DJ Durkin had never seen a National Signing Day run so smoothly until Wednesday morning, which marked the beginning of college football’s inaugural early signing period and felt different to the Maryland head coach in more ways than one. He wore a slight grin as he walked from his office at Gossett Team House and into the “war room,” where assistants huddled around a massive conference table with their laptops.
“What do we got?” Durkin asked as he entered the room. “TJ? Jaelyn?”
An assistant nodded that both were in the process of signing their national letters-of intent.
“Oh yes!” Durkin said, looking calm and relaxed, knowing that those two offensive line prospects — TJ Bradley and Jaelyn Duncan — wouldn’t need long to finish the process. By that point, signing day wasn’t two hours old and Maryland had already sealed the deal with 20 of the 22 players it would sign Wednesday.
How?
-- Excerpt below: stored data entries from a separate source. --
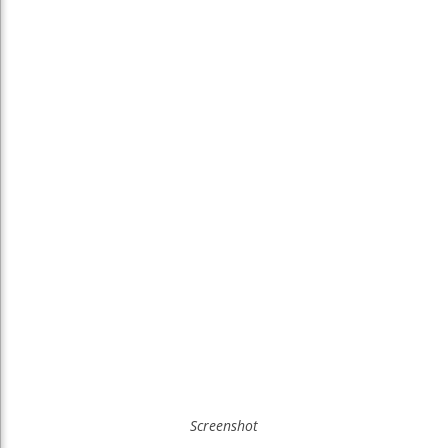
Screenshot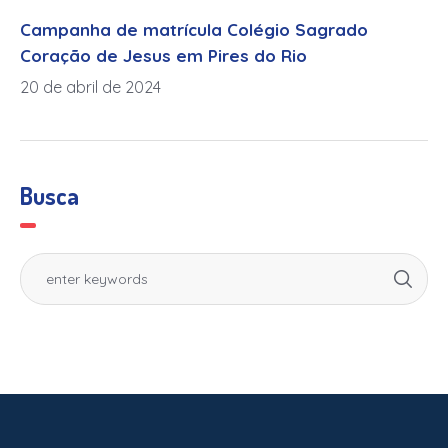
Campanha de matrícula Colégio Sagrado
Coração de Jesus em Pires do Rio
20 de abril de 2024
Busca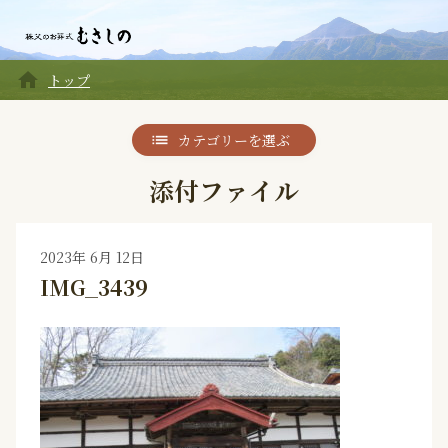
home
トップ
カテゴリーを選ぶ
添付ファイル
2023年 6月 12日
IMG_3439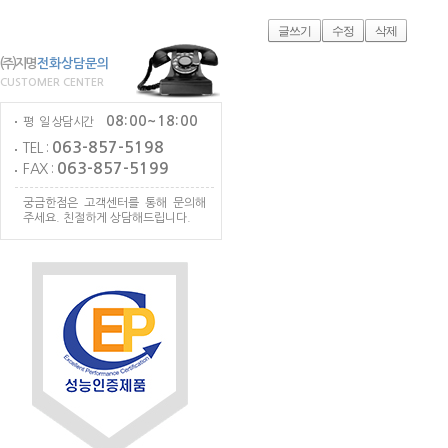
글쓰기
수정
삭제
(주)지명
전화상담문의
CUSTOMER CENTER
08:00~18:00
평 일 상담시간
063-857-5198
TEL :
063-857-5199
FAX :
궁금한점은 고객센터를 통해 문의해
주세요. 친절하게 상담해드립니다.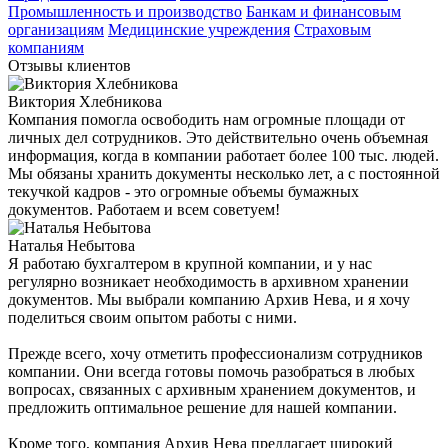
Промышленность и производство
Банкам и финансовым
организациям
Медицинские учреждения
Страховым
компаниям
Отзывы
клиентов
Виктория Хлебникова
Компания помогла освободить нам огромные площади от
личных дел сотрудников. Это действительно очень объемная
информация, когда в компании работает более 100 тыс. людей.
Мы обязаны хранить документы несколько лет, а с постоянной
текучкой кадров - это огромные объемы бумажных
документов. Работаем и всем советуем!
Наталья Небытова
Я работаю бухгалтером в крупной компании, и у нас
регулярно возникает необходимость в архивном хранении
документов. Мы выбрали компанию Архив Нева, и я хочу
поделиться своим опытом работы с ними.
Прежде всего, хочу отметить профессионализм сотрудников
компании. Они всегда готовы помочь разобраться в любых
вопросах, связанных с архивным хранением документов, и
предложить оптимальное решение для нашей компании.
Кроме того, компания Архив Нева предлагает широкий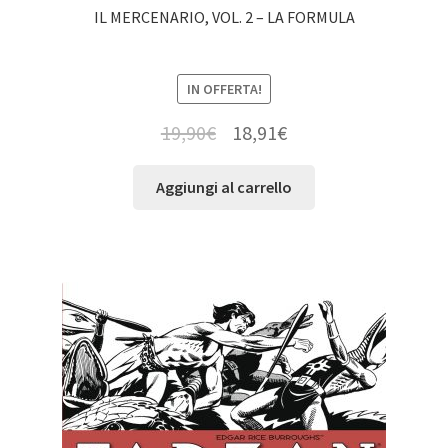
IL MERCENARIO, VOL. 2 – LA FORMULA
IN OFFERTA!
19,90
€
18,91
€
Aggiungi al carrello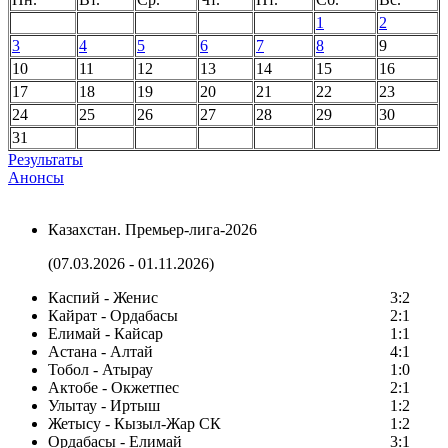
1
2
3
4
5
6
7
8
9
10
11
12
13
14
15
16
17
18
19
20
21
22
23
24
25
26
27
28
29
30
31
Результаты
Анонсы
Казахстан. Премьер-лига-2026
(07.03.2026 - 01.11.2026)
Каспий - Женис
3:2
Кайрат - Ордабасы
2:1
Елимай - Кайсар
1:1
Астана - Алтай
4:1
Тобол - Атырау
1:0
Актобе - Окжетпес
2:1
Улытау - Иртыш
1:2
Жетысу - Кызыл-Жар СК
1:2
Ордабасы - Елимай
3:1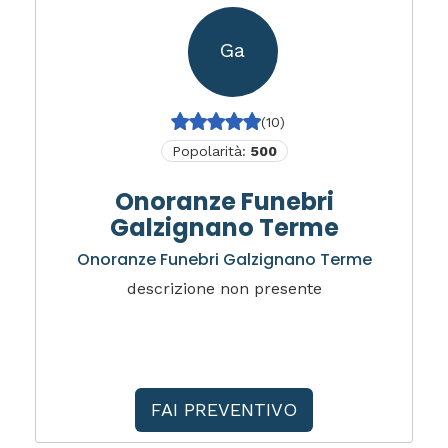
Ga
(10)
Popolarità:
500
Onoranze Funebri
Galzignano Terme
Onoranze Funebri Galzignano Terme
descrizione non presente
FAI PREVENTIVO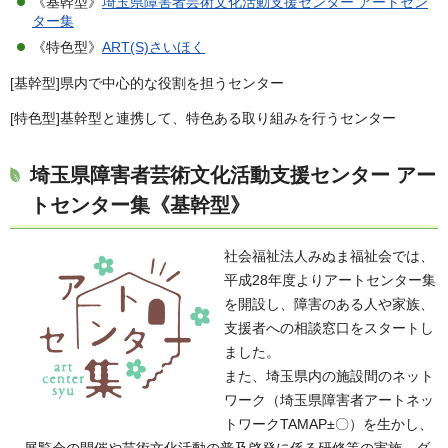
《基幹型》
埼玉県障害者芸術文化活動支援センター アートセン
ター集
《特色型》
ART(S)さいほく
[基幹型]県内で中心的な役割を担うセンター
[特色型]基幹型と連携して、特色ある取り組みを行うセンター
埼玉県障害者芸術文化活動支援センター アー
トセンター集
《基幹型》
社会福祉法人みぬま福祉会では、
平成28年度よりアートセンター集
を開設し、障害のある人や家族、
支援者への相談窓口をスタートし
ました。
また、埼玉県内の施設間のネット
ワーク（埼玉県障害者アートネッ
トワークTAMAP±〇）を生かし、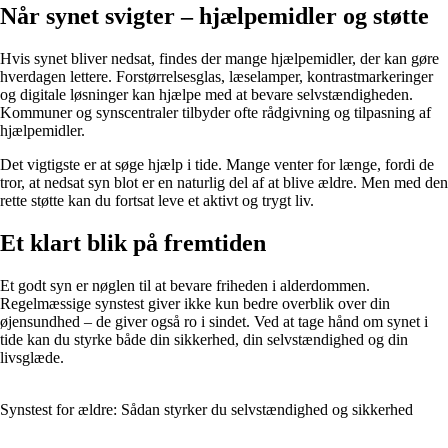
Når synet svigter – hjælpemidler og støtte
Hvis synet bliver nedsat, findes der mange hjælpemidler, der kan gøre
hverdagen lettere. Forstørrelsesglas, læselamper, kontrastmarkeringer
og digitale løsninger kan hjælpe med at bevare selvstændigheden.
Kommuner og synscentraler tilbyder ofte rådgivning og tilpasning af
hjælpemidler.
Det vigtigste er at søge hjælp i tide. Mange venter for længe, fordi de
tror, at nedsat syn blot er en naturlig del af at blive ældre. Men med den
rette støtte kan du fortsat leve et aktivt og trygt liv.
Et klart blik på fremtiden
Et godt syn er nøglen til at bevare friheden i alderdommen.
Regelmæssige synstest giver ikke kun bedre overblik over din
øjensundhed – de giver også ro i sindet. Ved at tage hånd om synet i
tide kan du styrke både din sikkerhed, din selvstændighed og din
livsglæde.
Synstest for ældre: Sådan styrker du selvstændighed og sikkerhed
Through a program called Teamworks, a communications and operations platform that is becoming an increasingly powerful tool in major college football. Nearly 100 programs in the top-tier Football Bowl Subdivision use the software as a communication system during the season — including Maryland, which uses the platform to centralize scheduling with all of its players and coaches.
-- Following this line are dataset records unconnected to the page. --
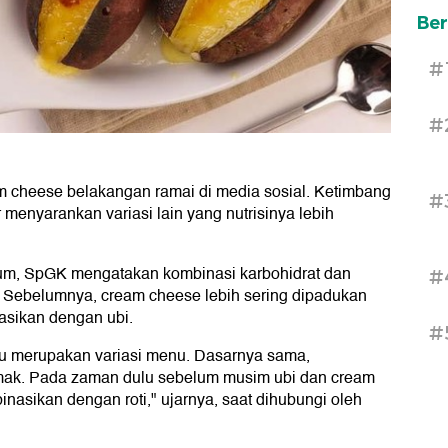
Ber
#
#
m cheese belakangan ramai di media sosial. Ketimbang
#
r menyarankan variasi lain yang nutrisinya lebih
ngrum, SpGK mengatakan kombinasi karbohidrat dan
#
 Sebelumnya, cream cheese lebih sering dipadukan
asikan dengan ubi.
#
tu merupakan variasi menu. Dasarnya sama,
lemak. Pada zaman dulu sebelum musim ubi dan cream
nasikan dengan roti," ujarnya, saat dihubungi oleh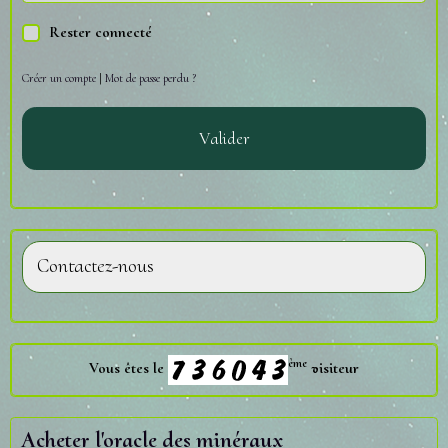
Rester connecté
Créer un compte
|
Mot de passe perdu ?
Valider
Contactez-nous
ème
Vous êtes le
visiteur
Acheter l'oracle des minéraux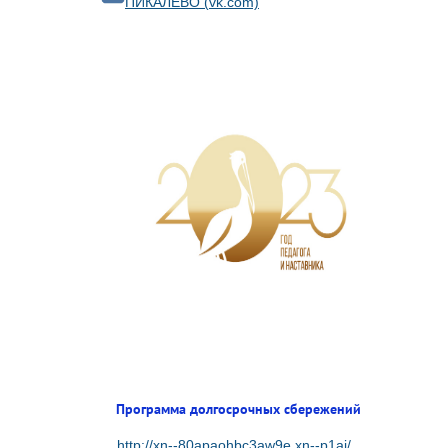
ПИКАЛЁВО (vk.com)
Программа долгосрочных сбережений
http://xn--80apaohbc3aw9e.xn--p1ai/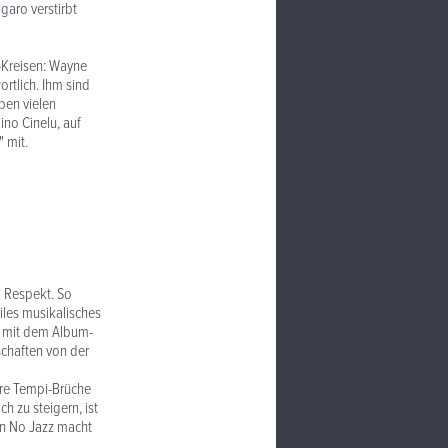
garo verstirbt
e-Kreisen: Wayne
rtlich. Ihm sind
ben vielen
no Cinelu, auf
 mit.
i Respekt. So
iles musikalisches
s mit dem Album-
schaften von der
re Tempi-Brüche
 zu steigern, ist
n No Jazz macht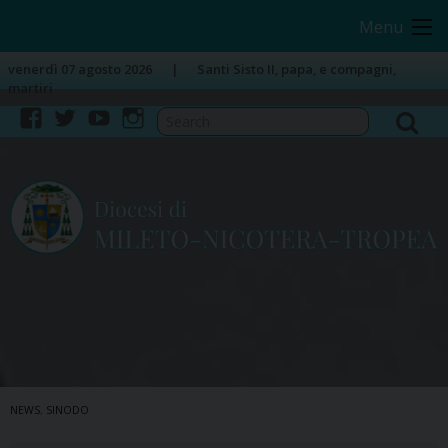
Skip
Image 01
Image 02
Menu
to
content
venerdì 07 agosto 2026
Santi Sisto II, papa, e compagni,
martiri
facebook
twitter
youtube
instagram
NEWS
,
SINODO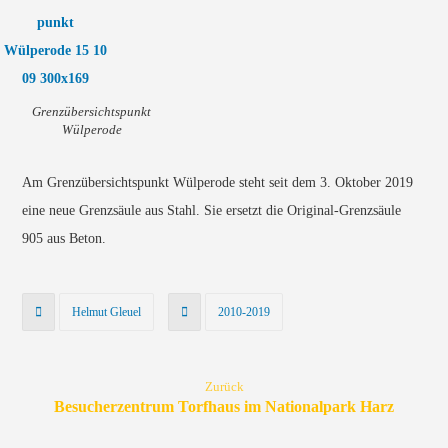
Grenzübersichtspunkt
Wülperode
Am Grenzübersichtspunkt Wülperode steht seit dem 3. Oktober 2019
eine neue Grenzsäule aus Stahl. Sie ersetzt die Original-Grenzsäule
905 aus Beton.
Helmut Gleuel
2010-2019
Zurück
Besucherzentrum Torfhaus im Nationalpark Harz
But Durkin and his staff took it one step further Wednesday, using the system to streamline a process that has typically been more chaotic. Instead of faxing and emailing, Teamworks allowed the staff to email a private link with the required documents to each of its prospects, who then could simply sign on their mobile devices and forward the papers to their parent or guardian. Within minutes, the documents were back to Maryland’s staff and being reviewed by the program’s director of recruiting operations, David Wilczewski, as well as Cody Gambler, the assistant athletic director for compliance, who ensures that all of the signatures and date lines (those using the software can also type in numbers onto the documents) were correct before approval.